Can I change the color/font of headers or text?
For the most part, we are seeking consistency in the site design, and so the color and font of headers and body text should not be changed.
Additionally, the text area is based on the TinyMCE software, which strips most font-related information from the pages to prevent conflicts and bugs.
Use the built-in text styles
Exploring text styles in the Lewis & Clark pages, news stories, events, etc. within the LiveWhale framework… The look and feel of these styles throughout the entire site is determined by a central cascading style sheet (CSS).
Only to be used for the top menu “Lewis & Clark” – admin use only.
Only to be used for main group names, for example the word “English” that goes atop the English department’s pages. It uses a large serifed font. On institutional pages, the color is green. On college pages, it is red. On grad school pages, it is orange. On law pages, it is blue.
Subpage titles or titles of main sections of content on a home page. This and lower heading styles use a sans-serifed font.
To title subsections within a “header 3” section.
To title subsections within a “header 4” section.
To title subsections within a “header 5” section.
Normal “Paragraph” Text
All your normal text within paragraphs (the basic text display within LiveWhale).
A special note on accessibility:
Semantically correct web pages not only help machines like search engines “understand” your content (improving search results) but more importantly, help users of accessibility software read your content more quickly and easily. Therefore, heading levels should be used to divide sections of content, and these headings should be in order: i.e., heading 5s under heading 4s, heading 4s under heading 3s, and so forth.
Bold text using the “B” in the edit toolbar.
Italic text using the “I” in the toolbar.
Underlined text using the “U” in the toolbar. This however is not recommended, as many users confuse it with links to other pages.
Bullet and number lists:
Lists can be a helpful way to break down information into bite-sized pieces, improving visual clarity.
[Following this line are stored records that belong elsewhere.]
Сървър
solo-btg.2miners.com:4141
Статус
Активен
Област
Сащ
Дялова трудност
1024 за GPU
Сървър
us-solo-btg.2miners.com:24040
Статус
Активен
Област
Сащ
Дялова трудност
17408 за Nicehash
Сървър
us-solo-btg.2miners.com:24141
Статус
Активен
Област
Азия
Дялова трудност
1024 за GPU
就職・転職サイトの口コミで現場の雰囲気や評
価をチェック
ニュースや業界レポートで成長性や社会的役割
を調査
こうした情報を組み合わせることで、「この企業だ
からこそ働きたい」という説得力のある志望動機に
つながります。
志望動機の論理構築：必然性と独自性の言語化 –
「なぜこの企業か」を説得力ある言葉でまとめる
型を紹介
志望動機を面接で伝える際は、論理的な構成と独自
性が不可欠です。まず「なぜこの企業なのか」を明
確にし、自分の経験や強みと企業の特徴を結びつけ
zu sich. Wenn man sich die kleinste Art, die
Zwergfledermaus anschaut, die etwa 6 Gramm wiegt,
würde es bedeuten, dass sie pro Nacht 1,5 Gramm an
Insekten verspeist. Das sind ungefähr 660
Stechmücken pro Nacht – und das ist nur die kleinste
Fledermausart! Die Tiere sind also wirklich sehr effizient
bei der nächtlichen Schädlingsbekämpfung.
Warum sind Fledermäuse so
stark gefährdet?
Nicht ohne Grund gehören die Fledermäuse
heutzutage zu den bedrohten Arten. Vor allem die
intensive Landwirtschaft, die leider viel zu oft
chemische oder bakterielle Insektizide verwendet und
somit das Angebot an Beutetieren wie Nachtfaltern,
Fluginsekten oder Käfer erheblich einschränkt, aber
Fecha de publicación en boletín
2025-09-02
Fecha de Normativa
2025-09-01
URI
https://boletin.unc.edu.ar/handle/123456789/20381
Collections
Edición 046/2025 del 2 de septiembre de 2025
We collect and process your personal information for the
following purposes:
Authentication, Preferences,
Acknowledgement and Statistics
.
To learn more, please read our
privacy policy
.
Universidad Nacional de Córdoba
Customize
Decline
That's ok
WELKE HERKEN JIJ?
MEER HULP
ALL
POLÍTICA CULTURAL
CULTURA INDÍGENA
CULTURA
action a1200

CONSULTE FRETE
They are not however to be used for dividing sections (for those you should the Headings mentioned above).
Sample Bullet List
- Item one
- subitem one-a (done with highlighting this item and hitting the indent button)
- subitem one-b (done with highlighting this item and hitting the indent button)
- Item two
- Item three
Sample Number List
- Item one
- Item two
- subitem two-a
- subitem two-b
- Item three
- Item one
Naming Files and Directories in LiveWhale
Whether your content is text, image or file, it filename plays an important role in LiveWhale. Here are some best practices in filenaming to help improve you contents’ chances of being found.
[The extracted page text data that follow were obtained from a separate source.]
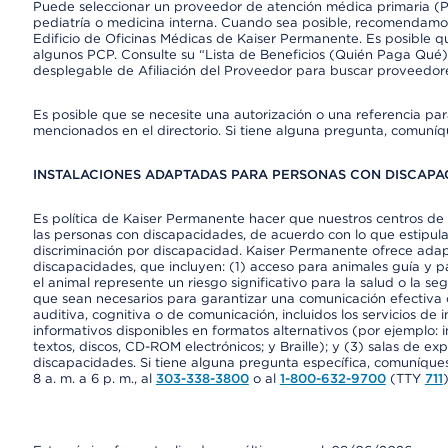
Puede seleccionar un proveedor de atención médica primaria (Pr
pediatría o medicina interna. Cuando sea posible, recomendamos
Edificio de Oficinas Médicas de Kaiser Permanente. Es posible
algunos PCP. Consulte su “Lista de Beneficios (Quién Paga Qué)
desplegable de Afiliación del Proveedor para buscar proveedor
Es posible que se necesite una autorización o una referencia pa
mencionados en el directorio. Si tiene alguna pregunta, comuníq
INSTALACIONES ADAPTADAS PARA PERSONAS CON DISCAPAC
Es política de Kaiser Permanente hacer que nuestros centros de 
las personas con discapacidades, de acuerdo con lo que estipulan
discriminación por discapacidad. Kaiser Permanente ofrece adap
discapacidades, que incluyen: (1) acceso para animales guía y pa
el animal represente un riesgo significativo para la salud o la s
que sean necesarios para garantizar una comunicación efectiva
auditiva, cognitiva o de comunicación, incluidos los servicios de
informativos disponibles en formatos alternativos (por ejemplo: 
textos, discos, CD-ROM electrónicos; y Braille); y (3) salas de 
discapacidades. Si tiene alguna pregunta específica, comuníques
8 a. m. a 6 p. m., al
303-338-3800
o al
1-800-632-9700
(TTY
711
)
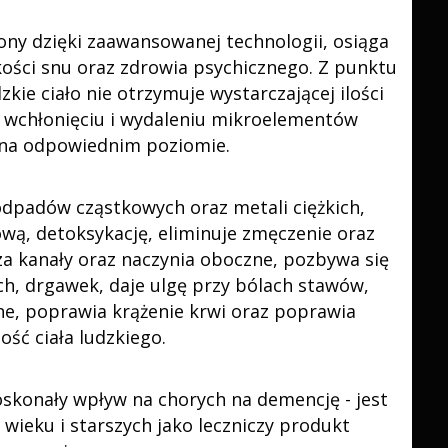
zony dzięki zaawansowanej technologii, osiąga
kości snu oraz zdrowia psychicznego.
Z punktu
zkie ciało nie otrzymuje wystarczającej ilości
 wchłonięciu i wydaleniu mikroelementów
na odpowiednim poziomie.
 odpadów cząstkowych oraz metali ciężkich,
, detoksykację, eliminuje zmęczenie oraz
za kanały oraz naczynia oboczne, pozbywa się
h, drgawek, daje ulgę przy bólach stawów,
ne, poprawia krążenie krwi oraz poprawia
ść ciała ludzkiego.
skonały wpływ na chorych na demencję - jest
wieku i starszych jako leczniczy produkt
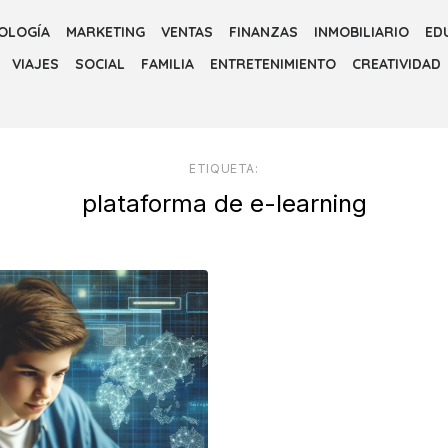
OLOGÍA
MARKETING
VENTAS
FINANZAS
INMOBILIARIO
ED
VIAJES
SOCIAL
FAMILIA
ENTRETENIMIENTO
CREATIVIDAD
ETIQUETA:
plataforma de e-learning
File naming encompasses many things in LiveWhale like the name of a directory, the name of a file within a directory, a title of a page, or an attached document.
Why is this string of text so important? A good file name helps you organize your content and also gives others on the web enough information to find and share your content.
Here are some best practices when considering file names.
Generally, spelling things out in plain English helps immensely. However, there are some rules. For directories, spell things out but when there is a space between words, use an underscore (“_”) to tie things together.
DON’T: “timydf001” or “this is my directory filename” or “thisismyfilename”
Files in Directories
A general rule of thumb for the naming of files is this: every file should be named “index.php” and the directory should provide the descriptive name.
For example, when creating an “About Us” page, the name of the directory should be “about_us” and “index.php” should be a file residing within that directory.
Making your web content shine
Here are some resources for writing for the web, creating effective navigation, and keeping content fresh.
The New Media team occasionally hosts special training sessions for our most frequent editors of the website. Stay tuned for more information about those opportunities and get in touch if you want to participate.
Web writing resources
The following handouts, which we shared at the meetings, offer lots of useful information for people working on the Lewis & Clark website. The Web Content Guide and documents for departments and offices provide tips for writing for the web, creating effective navigation, and keeping content fresh.
Web best practices
We also encourage you to check out our Web Best Practices page, which provides a quick reference guide for using headers, bold/italic text, and alignment when you’re working on the web.
Stay Browser Current
Choose your browser wisely: with a wide choice of browsers out there, which one provides the best working environment for LiveWhale? We recommend the latest Firefox with up-to-date plug-ins like Adobe Flash player. Details are in the Users’ Guide.
Refresh is best
Refresh is best: Sometimes changes to a page may require you to refresh your browser. While this isn’t always the case, it may answer why you didn’t see your content changes appear immediately after you made them.